We walked to the City Hall and the town square. We had hoped to climb the tower of city hall for a birds eye view of the city, but we missed the window by a few minutes. The city hall itself is adorned ornately with metals and odd statues.

Copenhagen is home to The Strøget, the main pedestrian street full of shops and restaurants, it happens to be the longest such pedestrian shopping street in Europe. We stopped at a tiny hole in the wall place for refueling having crepes and belgian waffles.

As we walked along we approached Kongens Nytorv (The Kings New Square), a town square at one end of the Strøget, which was encircled with ice for ice skating. The square was designed by King Christian V in 1670 and contains of an equestrian statue of him. Christian and Frederick are apparently the alternating King names in Denmark for the past few centuries. You get a little inundated with statues and monuments to either a Christian or a Frederick.

Nyhavn with its colorful buildingsContinuing on, we walked along the Nyhavn (New Harbor), the “new” dock area that was also built by Christian V, this harbor is lined with colorful buildings containing restaurants on the ground levels and within a few feet there are dozens of schooners docked in the water. Our photos of this area look exactly like a postcard we mailed out.

Amelienborg slot, the four identical corner palaces that border the royal square. At the center of which was a statue of King Frederick V. A bell rang and the black feather topped guards in all their regalia, started their march and patrol around the square. We decided to take the palace tour, it was a pleasant indoor diversion that let us warm up a bit as well as admire the lush interior.

Marmorkirken, the large marble domed churchJust outside the square, visible between two of the palace buildings is the Marmorkirken, the large marble domed church. This church was also built by Frederick V, its dome, which the largest church dome in Scandinavia, is a landmark of the Copenhagen skyline.

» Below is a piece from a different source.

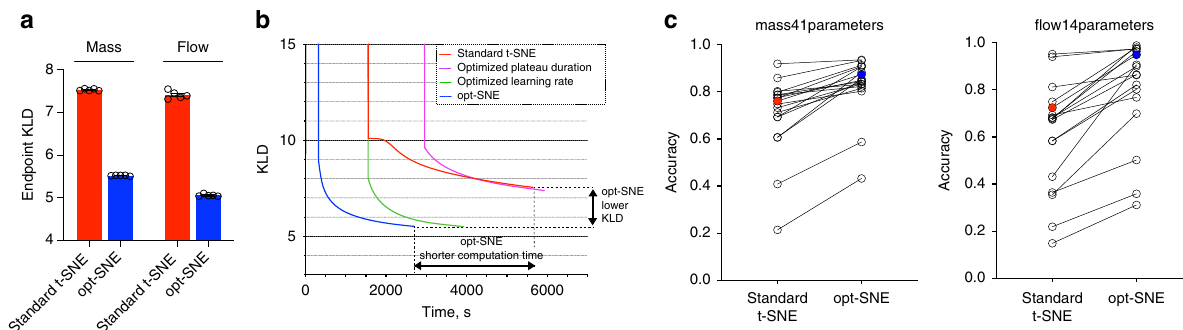
Fig. 5 Evaluation of opt-SNE embeddings. a Endpoint KLD values for standard t-SNE (initial learning rate step = 200, EE stop = 250 iterations) and opt-SNE (initial learning rate = n/ α , EE stop at maxKLDRC iteration). N = 5 seeds used for random initialization; error bars denote SEM. b Post-EE graph of KLD minimization over physical time for standard t-SNE, adjusted parameter (as indicated) t-SNE and opt-SNE (representative examples of mass cytometry data embeddings are shown). c 1NN accuracy scores for standard t-SNE and opt-SNE embeddings of of mass cytometry (left) and fl ow cytometry (right) data per assigned class values (cell subsets, open circles; overal scores, fi lled circles). Representative examples of multiple runs initiated with varying seed values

Kastellet, one of the best preserved fortifications in Northern Europe built in the 1620’s (or start of the construction) by King Christian IV (have I mentioned the Kings of Denmark have been named either Christian or Frederick for the past few centuries?). This is an interesting star shaped moat surrounded fort, we deemed it far to cold and windy to walk the upper perimeter, but you can trust us that it was neat.

Den Lille Havfrue, “the little mermaid” statue in the water. Although it was fridgedly cold with the wind right near the water, we persevered to make it to this iconic statue. Hans Christian Anderson lived in Copenhagen and he is celebrated all over the city, including this statue that was erected in the early 1900’s. She has suffered the abuse of vandalism on multiple occasions, including having her head removed and being spray painted. She remains, waiting in the water.
Den Lille Havfrue, "the little mermaid" statue in the water

Rather than walking back to the hotel we took advantage of the public transportation by boat. It was a nice way to see another side of the city, and it was warm. For the record, an outdoor thermometer informed us that it was -2 Celsius but it felt so much colder with a stiff wind coming in off the Baltic Sea.

We stopped in the Glyptotek, an art museum with free admission on Sundays so it was surprisingly packed. We made our way through the ancient Greek and Roman sculpture halls before we decided to move on and grab some dinner. It’s a huge museum and would be worth a repeat visit on a subsequent trip, as we passed by all the more modern art.

Dinner was at the Hard Rock Cafe. I know. I have never been to one as a matter of principle. When traveling, we try not to go to chains or places we easily find in Pgh/U.S. (the exception being while on the road and trying to make time), why go to those places when there’s so much more out there to try? But one of Mark’s coworkers was with us in from the States and this was his thing. It was funny though, we get there, we’re told there’s a forty minute wait, his coworker asks, “would having an All Access Card help?” the hostess replies, “Yes. Yes it does. The next table that’s cleared is yours.”

After dinner we hit the road and drove across the Oresund, a 16km bridge between Denmark and Sweden. Just driving into another country, but that also means I do not have a Sweden stamp in my passport.